▸ PASSAGE FOR REVIEW
RE: Backslash and full text searches

2003-11-17 Thread Jason Ramsey
Matt,

Yes, database could be cleaned with a query, but I don't even want to think
about the code problem.  I was being hyperbolic with the 500,000; it's
actually more like 50,000 lines of code - but still, who wants to change
50,000 lines of code.  And yes, it's PHP.

However, as an update, I did some tests on another installation of the
software we have on a different server, and it was actually matching the
\.  The problem server will match with something like ... WHERE Field
REGEXP 'somebody.?'s' so mysql knows there's a character there, it just
won't allow you to escape the \ to be able to use it.  I'm going to do a
configuration comparison for both php and mysql between the two boxes and
try to hunt down the problem.

-Original Message-
From: Matt W [mailto:[EMAIL PROTECTED]
Sent: Saturday, November 15, 2003 3:20 PM
To: Jason Ramsey; [EMAIL PROTECTED]
Subject: Re: Backslash and full text searches


Hi Jason,

Sorry for the late reply.

If all of the 100,000 entries have extra backslashes, that can be fixed
with a query. But then you have all your code. :-(

Speaking of code, what language are you using? I always assume PHP, but
with 500k lines I'm thinking you're using C?

▸ EXERCISES TO COMPLETE
A. Decide whether each statement agrees with the thread on backslashes, answering yes or no and quoting the deciding words: (i) the code base is closer to 50,000 lines than 500,000; (ii) the code is written in C; (iii) Matt's message was sent on Saturday, November 15, 2003.
B. Name every programming language or database system mentioned in the thread on backslashes.
C. From the thread on backslashes, set down word for word the part that opens with the words containing "Sorry for the" and closes with "you're using C?".

▸ DATA SUPPLIED
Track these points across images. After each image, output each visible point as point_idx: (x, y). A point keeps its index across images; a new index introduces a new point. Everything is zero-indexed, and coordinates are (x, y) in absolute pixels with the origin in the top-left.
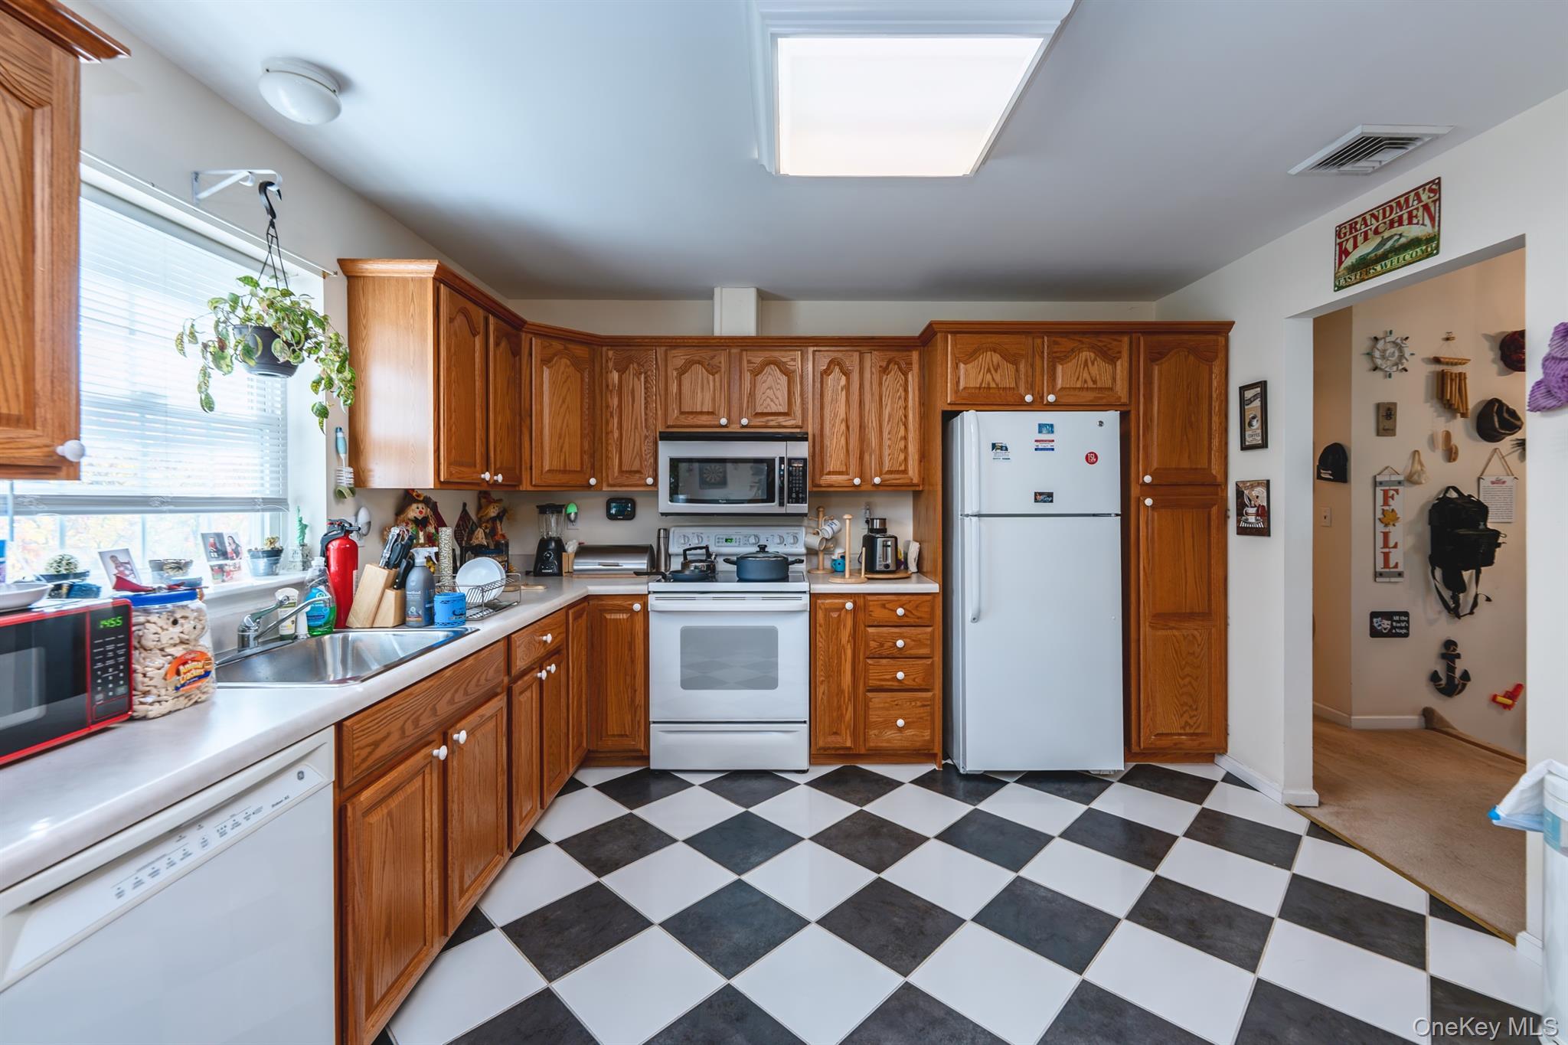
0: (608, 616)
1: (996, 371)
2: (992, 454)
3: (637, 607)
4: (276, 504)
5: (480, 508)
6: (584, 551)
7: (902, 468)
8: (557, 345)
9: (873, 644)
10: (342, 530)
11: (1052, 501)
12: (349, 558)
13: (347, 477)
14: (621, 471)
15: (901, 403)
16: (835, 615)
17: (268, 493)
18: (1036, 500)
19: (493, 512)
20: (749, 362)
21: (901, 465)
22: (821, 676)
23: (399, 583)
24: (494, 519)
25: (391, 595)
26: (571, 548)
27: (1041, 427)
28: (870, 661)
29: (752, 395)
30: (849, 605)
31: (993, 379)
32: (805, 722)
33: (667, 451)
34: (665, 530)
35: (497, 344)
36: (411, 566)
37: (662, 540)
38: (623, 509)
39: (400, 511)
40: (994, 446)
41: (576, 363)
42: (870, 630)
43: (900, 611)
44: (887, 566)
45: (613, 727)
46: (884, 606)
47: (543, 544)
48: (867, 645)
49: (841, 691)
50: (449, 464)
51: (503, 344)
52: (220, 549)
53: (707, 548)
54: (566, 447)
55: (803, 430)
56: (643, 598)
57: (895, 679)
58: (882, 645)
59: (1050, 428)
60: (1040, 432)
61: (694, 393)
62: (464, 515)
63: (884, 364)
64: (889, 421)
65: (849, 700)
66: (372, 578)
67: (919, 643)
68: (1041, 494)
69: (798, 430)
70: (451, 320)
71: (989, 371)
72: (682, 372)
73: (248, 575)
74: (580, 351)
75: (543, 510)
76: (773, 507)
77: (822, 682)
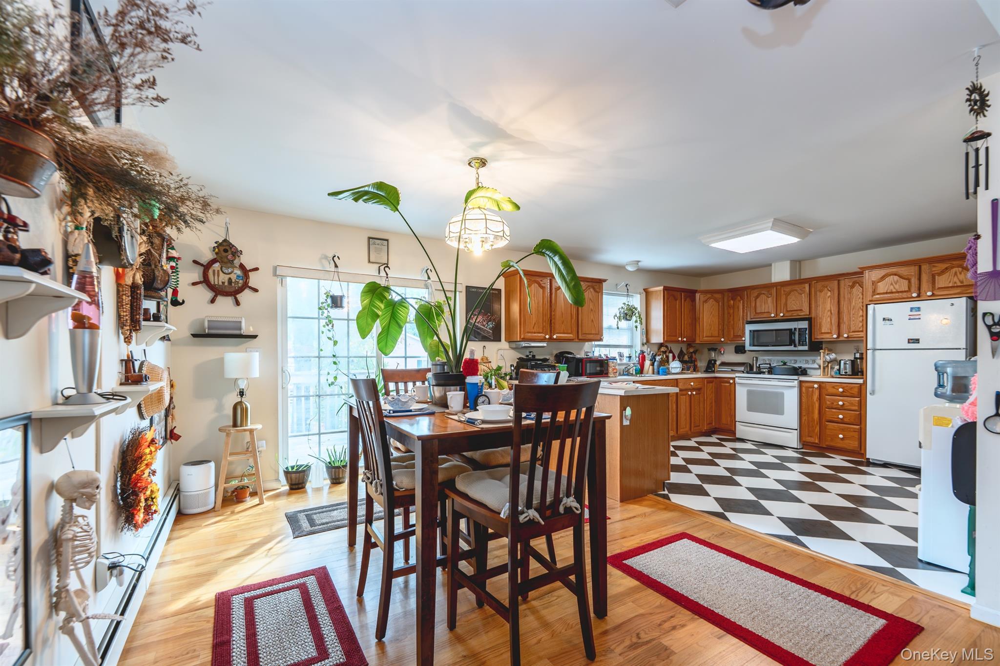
0: (723, 384)
1: (896, 284)
2: (883, 322)
3: (731, 381)
4: (630, 347)
5: (687, 349)
6: (723, 364)
7: (861, 329)
8: (709, 296)
9: (828, 403)
10: (642, 352)
11: (919, 343)
12: (644, 359)
13: (645, 341)
14: (734, 336)
15: (860, 300)
16: (811, 389)
17: (629, 344)
18: (909, 342)
19: (691, 350)
20: (784, 291)
21: (860, 328)
22: (804, 413)
23: (653, 365)
24: (692, 353)
25: (651, 367)
26: (718, 363)
27: (912, 309)
28: (827, 410)
29: (786, 304)
30: (816, 386)
31: (894, 288)
32: (797, 430)
33: (749, 328)
34: (756, 357)
35: (685, 300)
36: (655, 361)
37: (755, 362)
38: (740, 349)
39: (659, 349)
40: (884, 319)
41: (716, 300)
42: (827, 397)
43: (841, 390)
44: (846, 373)
45: (724, 421)
46: (833, 387)
47: (710, 361)
48: (826, 403)
49: (813, 420)
50: (667, 336)
51: (688, 299)
52: (621, 355)
53: (770, 364)
54: (712, 329)
55: (810, 316)
56: (733, 379)
57: (839, 418)
58: (833, 403)
59: (919, 309)
60: (911, 311)
61: (761, 306)
62: (681, 351)
63: (851, 284)
64: (853, 309)
65: (817, 424)
66: (647, 363)
67: (852, 404)
68: (911, 339)
69: (807, 316)
70: (668, 299)
71: (892, 284)
72: (757, 297)
73: (625, 361)
74: (718, 296)
75: (709, 350)
76: (792, 348)
77: (804, 416)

▸ RESULTS OF THE EXERCISE
A.
(i) Yes: "it's actually more like 50,000 lines of code"
(ii) No: "And yes, it's PHP."
(iii) Yes: "Sent: Saturday, November 15, 2003 3:20 PM"

B. PHP, mysql, C

C.
Sorry for the late reply.

If all of the 100,000 entries have extra backslashes, that can be fixed
with a query. But then you have all your code. :-(

Speaking of code, what language are you using? I always assume PHP, but
with 500k lines I'm thinking you're using C?